语义分割是图像理解的关键部分，目的是为图像中的每个像素分配类别标签，是图像高级语义理解的基础。近年来，深度学习方法，特别是卷积神经网络，例如Krizhevsky等人(2012)提出的AlexNet，Simonyan和Eisserman(2014)提出的VGG，Szegedy等人(2014)提出的Googlenet以及He等人(2015)提出的Resnet等都已经在视觉识别任务中表现出显著效果。语义分割提供了图像的像素级语义理解，通过物体的类别、位置和形状对场景进行解析。基于深度网络模型的方法在语义分割任务中取得了一系列突破。

用于语义分割的方法大致可分为两类，一类是基于图像候选区域的语义分割方法，另一类是基于端到端的全卷积语义分割方法。

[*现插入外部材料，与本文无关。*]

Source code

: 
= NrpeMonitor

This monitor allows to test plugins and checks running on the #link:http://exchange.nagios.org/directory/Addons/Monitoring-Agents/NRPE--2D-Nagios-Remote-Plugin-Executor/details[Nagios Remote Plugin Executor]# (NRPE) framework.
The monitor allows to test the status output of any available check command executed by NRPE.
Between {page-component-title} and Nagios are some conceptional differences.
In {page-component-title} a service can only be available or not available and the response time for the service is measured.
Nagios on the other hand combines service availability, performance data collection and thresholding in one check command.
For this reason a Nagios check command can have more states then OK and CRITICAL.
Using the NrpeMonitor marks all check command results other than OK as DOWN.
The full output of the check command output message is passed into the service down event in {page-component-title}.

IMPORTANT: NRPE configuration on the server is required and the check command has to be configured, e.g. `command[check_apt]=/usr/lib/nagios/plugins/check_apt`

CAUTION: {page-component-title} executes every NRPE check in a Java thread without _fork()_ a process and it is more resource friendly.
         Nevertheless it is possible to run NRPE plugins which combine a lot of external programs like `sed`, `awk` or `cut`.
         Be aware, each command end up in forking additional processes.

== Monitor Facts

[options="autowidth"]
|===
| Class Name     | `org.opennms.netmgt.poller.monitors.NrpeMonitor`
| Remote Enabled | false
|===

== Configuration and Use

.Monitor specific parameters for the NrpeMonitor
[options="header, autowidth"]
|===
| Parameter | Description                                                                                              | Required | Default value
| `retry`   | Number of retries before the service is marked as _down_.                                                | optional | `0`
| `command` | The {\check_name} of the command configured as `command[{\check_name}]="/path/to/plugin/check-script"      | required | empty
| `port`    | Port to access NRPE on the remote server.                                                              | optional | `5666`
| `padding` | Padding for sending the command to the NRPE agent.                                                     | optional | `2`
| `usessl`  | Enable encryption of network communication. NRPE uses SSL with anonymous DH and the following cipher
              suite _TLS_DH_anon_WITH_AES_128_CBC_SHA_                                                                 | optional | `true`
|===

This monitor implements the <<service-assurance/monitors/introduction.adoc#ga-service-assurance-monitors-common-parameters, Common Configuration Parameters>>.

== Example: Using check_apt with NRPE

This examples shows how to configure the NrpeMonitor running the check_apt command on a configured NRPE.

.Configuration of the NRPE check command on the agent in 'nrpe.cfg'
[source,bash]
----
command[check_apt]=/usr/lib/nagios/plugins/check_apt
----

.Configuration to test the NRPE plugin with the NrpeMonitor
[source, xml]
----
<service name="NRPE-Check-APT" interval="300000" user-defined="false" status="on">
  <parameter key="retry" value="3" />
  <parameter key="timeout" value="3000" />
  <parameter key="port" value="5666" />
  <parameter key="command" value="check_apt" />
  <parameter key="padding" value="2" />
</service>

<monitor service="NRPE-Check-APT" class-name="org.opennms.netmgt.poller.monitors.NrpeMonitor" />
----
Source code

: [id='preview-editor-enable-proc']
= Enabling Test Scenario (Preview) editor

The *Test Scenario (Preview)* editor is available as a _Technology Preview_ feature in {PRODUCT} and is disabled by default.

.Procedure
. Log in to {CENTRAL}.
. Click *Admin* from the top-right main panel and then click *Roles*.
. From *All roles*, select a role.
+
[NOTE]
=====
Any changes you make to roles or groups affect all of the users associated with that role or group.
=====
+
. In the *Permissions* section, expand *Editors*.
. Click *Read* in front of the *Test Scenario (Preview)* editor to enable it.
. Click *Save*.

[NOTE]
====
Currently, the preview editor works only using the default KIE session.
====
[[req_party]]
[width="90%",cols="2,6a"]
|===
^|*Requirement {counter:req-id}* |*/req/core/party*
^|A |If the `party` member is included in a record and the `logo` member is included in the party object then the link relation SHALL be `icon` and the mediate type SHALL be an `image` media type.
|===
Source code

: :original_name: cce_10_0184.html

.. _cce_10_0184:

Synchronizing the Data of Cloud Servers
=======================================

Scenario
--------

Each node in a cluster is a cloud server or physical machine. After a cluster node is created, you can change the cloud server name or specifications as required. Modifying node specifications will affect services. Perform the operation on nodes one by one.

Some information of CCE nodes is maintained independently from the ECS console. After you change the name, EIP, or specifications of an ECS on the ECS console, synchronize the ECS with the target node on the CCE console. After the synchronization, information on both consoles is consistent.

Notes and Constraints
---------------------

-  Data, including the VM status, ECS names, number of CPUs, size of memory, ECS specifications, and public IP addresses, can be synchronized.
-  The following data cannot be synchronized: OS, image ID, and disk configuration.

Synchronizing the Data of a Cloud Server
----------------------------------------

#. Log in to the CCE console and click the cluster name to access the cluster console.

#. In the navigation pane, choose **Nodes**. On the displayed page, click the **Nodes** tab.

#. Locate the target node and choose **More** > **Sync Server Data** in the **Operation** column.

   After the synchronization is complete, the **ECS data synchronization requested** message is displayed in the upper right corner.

基于候选区域的语义分割方法首先从图像中提取自由形态的区域，并用特征描述这些区域，然后训练区域分类器。在测试时，基于区域的预测被映射到像素，并根据包含它的最高得分的区域标记像素。传统方法有Carreira和Sminchisescu(2012)提出的利用受限参最小剪切(CPMC)算法生成图像的候选区域，然后利用新的池化技术，即二阶池化编码区域内局部描述符，同时利用黎曼流形的几何特性描述任意区域的特征，得到了不错的分割效果。近年来，区域特征采用卷积神经网络自动学习获得。Girshick等人(2014)提出了R-CNN(region convolutional neural network)网络模型对目标的检测结果进行语义分割。Uijlings等人(2013)利用selective search算法在图像上提取大量的候选区域，再用CNN提取每个候选区域的特征，最后使用线性支持向量机对每个区域进行分类，得到最终的语义分割图像。R-CNN网络模型中候选区域相互重叠部分的特征被重复提取，导致计算量大。在R-CNN网络模型(Girshick等，2014)的基础上，Girshick(2015)提出Fast R-CNN网络模型，将候选区域输入CNN网络，使用感兴趣区域池化层(region-of-interest pooling)将不同大小的输入映射到一个固定尺度的特征向量，直接从CNN的最后一个卷积层上提取特征，利用softmax进行分类，不需要对同一个区域多次提取特征，从而提高了运行速度。为了降低候选区域生成的时间成本，Ren等人(2015)在Girshick(2015)的基础上，提出将Fast R-CNN方法与区域生成网络相结合的分割模型，采用滑动窗口直接生成候选区域，有效提高了分割速度和准确度，但是不能准确聚焦候选区域中感兴趣的区域。Caesar等人(2016)提出了基于区域的端到端的语义分割方法，通过采用自由形式感兴趣区域的池化层(free-form-region of interest (ROI) pooling)获得候选区域的前景特征，同时结合语境信息和自由形式区域表示的优点，极大提高了图像分割的速度和精度。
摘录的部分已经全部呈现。